Grund 5: Die Mischung

Sie passt, defensiv wie offensiv. Die Chemie stimmt, die individuelle Entwicklung geht einher mit mannschaftlichem Fortschritt. In der Abwehr zeichnet das Team neben einer guten Abstimmung eine starke körperliche Präsenz aus, mit konsequenten und konzentrierten Auftritten, die deutlich stabiler sind als noch im Vorjahr. Mit acht Gegentoren hat man die drittbeste Abwehr der Liga. Xhaka ist als Bindeglied zwischen Abwehr und Angriff das Herz der Mannschaft. Und offensiv ist Leverkusen im Moment sowieso über jeden Zweifel erhaben.

"Die Meisterschaft wird nur über Leverkusen gehen", sagt deshalb Sky-Experte Dietmar Hamann bei "sky": "Sie haben das komplette Paket, das ist eine richtig gute Mannschaft, die einfach Spass macht. Ich wüsste nicht, wo da irgendwann mal ein Hänger kommen soll. Wenn man sich die Bank anschaut, was sie für tolle Spieler haben: Ich glaube nicht, dass die zwei oder drei Spiele hintereinander verlieren, weil sie diese Konstanz einfach haben, diese Widerstandsfähigkeit." Auf diese Konstanz wird es im Titelkampf ankommen.

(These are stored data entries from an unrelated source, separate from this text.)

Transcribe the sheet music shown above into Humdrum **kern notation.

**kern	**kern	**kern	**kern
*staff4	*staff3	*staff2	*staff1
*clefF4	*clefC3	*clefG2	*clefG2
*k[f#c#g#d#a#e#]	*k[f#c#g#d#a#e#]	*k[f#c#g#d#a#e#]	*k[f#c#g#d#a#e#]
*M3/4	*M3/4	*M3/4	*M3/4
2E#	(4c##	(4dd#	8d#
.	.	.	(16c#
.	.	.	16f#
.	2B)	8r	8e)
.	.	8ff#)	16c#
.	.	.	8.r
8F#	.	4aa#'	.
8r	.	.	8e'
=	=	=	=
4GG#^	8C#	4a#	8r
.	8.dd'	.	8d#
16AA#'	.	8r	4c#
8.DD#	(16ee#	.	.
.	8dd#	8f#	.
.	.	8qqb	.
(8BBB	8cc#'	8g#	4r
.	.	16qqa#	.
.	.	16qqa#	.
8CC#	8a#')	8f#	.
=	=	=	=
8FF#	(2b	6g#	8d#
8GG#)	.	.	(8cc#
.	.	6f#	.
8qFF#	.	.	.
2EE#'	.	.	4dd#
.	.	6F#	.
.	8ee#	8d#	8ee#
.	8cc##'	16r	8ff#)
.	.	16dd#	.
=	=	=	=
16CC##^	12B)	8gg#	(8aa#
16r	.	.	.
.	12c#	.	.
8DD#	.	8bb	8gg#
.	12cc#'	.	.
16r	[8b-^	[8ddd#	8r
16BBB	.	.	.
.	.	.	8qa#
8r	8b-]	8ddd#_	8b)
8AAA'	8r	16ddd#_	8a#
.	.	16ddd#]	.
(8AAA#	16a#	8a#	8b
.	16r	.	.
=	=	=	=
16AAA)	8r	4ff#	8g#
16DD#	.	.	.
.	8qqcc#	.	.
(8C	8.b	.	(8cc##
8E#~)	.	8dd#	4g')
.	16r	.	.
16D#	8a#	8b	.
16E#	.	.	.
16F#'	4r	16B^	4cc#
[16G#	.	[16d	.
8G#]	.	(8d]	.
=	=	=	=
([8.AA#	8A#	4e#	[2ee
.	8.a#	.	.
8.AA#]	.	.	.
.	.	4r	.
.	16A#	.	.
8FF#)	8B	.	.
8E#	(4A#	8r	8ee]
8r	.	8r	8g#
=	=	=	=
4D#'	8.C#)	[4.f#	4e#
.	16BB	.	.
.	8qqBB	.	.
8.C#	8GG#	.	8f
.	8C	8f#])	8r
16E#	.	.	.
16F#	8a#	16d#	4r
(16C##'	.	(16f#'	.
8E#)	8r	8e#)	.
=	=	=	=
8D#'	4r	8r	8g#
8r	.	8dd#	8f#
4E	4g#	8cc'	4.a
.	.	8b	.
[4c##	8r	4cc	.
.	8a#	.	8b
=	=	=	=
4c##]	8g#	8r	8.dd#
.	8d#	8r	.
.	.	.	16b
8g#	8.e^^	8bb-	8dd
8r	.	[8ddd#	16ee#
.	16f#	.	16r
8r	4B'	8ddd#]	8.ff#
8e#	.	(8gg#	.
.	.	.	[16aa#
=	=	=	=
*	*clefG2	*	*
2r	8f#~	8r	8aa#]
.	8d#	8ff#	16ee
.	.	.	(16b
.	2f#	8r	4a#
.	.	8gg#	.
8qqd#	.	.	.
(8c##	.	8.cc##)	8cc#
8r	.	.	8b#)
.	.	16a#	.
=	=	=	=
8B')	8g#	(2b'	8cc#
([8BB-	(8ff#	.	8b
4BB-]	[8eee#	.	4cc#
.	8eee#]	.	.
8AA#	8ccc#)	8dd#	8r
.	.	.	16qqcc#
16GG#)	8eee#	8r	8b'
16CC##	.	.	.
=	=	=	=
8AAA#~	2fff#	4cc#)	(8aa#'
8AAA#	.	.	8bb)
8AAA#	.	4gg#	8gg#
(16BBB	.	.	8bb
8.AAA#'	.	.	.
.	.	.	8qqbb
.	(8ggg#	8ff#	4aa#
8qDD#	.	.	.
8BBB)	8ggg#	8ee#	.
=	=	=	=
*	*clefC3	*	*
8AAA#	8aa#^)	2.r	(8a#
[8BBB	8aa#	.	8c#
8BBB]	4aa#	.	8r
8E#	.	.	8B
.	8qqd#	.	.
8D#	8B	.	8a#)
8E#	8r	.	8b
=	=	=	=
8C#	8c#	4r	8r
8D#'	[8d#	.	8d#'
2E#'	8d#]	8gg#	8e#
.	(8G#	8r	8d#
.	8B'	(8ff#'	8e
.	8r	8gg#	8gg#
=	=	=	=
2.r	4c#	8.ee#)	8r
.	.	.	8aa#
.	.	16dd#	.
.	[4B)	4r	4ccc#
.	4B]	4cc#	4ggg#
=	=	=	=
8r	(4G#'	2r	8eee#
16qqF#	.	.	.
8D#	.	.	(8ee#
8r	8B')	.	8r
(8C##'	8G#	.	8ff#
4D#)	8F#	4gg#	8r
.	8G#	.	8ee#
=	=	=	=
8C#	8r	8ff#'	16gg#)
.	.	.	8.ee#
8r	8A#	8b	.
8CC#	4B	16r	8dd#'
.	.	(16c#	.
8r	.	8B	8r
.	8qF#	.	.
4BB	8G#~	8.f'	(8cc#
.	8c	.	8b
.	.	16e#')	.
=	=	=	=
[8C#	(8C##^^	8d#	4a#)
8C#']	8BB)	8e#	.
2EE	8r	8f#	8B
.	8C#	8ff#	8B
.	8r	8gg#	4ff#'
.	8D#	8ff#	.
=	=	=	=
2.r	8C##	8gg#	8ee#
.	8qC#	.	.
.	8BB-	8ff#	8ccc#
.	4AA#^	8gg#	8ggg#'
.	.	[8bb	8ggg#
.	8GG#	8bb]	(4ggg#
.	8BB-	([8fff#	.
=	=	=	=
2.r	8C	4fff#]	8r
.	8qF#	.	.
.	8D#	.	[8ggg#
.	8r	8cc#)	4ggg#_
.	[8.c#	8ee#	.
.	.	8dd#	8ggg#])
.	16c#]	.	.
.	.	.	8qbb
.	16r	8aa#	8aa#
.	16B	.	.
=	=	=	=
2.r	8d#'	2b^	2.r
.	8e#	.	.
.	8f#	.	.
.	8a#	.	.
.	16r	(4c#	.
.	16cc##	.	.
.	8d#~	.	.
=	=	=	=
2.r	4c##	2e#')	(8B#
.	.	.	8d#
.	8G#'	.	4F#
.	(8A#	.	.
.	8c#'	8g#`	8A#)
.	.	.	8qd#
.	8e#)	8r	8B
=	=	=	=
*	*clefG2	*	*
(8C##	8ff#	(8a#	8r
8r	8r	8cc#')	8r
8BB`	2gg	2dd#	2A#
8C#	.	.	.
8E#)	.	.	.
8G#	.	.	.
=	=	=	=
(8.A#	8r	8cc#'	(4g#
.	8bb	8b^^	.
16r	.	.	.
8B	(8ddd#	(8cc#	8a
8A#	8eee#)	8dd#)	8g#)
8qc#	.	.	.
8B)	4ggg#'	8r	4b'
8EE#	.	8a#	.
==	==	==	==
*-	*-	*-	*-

Auch Sky-Experte Lothar Matthäus sieht Bayer Leverkusen als grössten Rivalen der Bayern, schrieb er in einer Kolumne für den "kicker", er traue Leverkusen zu, die Vormachtstellung des BVB und des FCB in Deutschland anzugreifen: "Das ist kein Jahresprojekt. Der Kader ist superstimmig zusammengestellt worden". Für ihn "stimmt alles in dieser Mannschaft und in diesem Verein". Was auch an Alonso liegt. Die Kampfansagen überlässt er aber trotzdem anderen.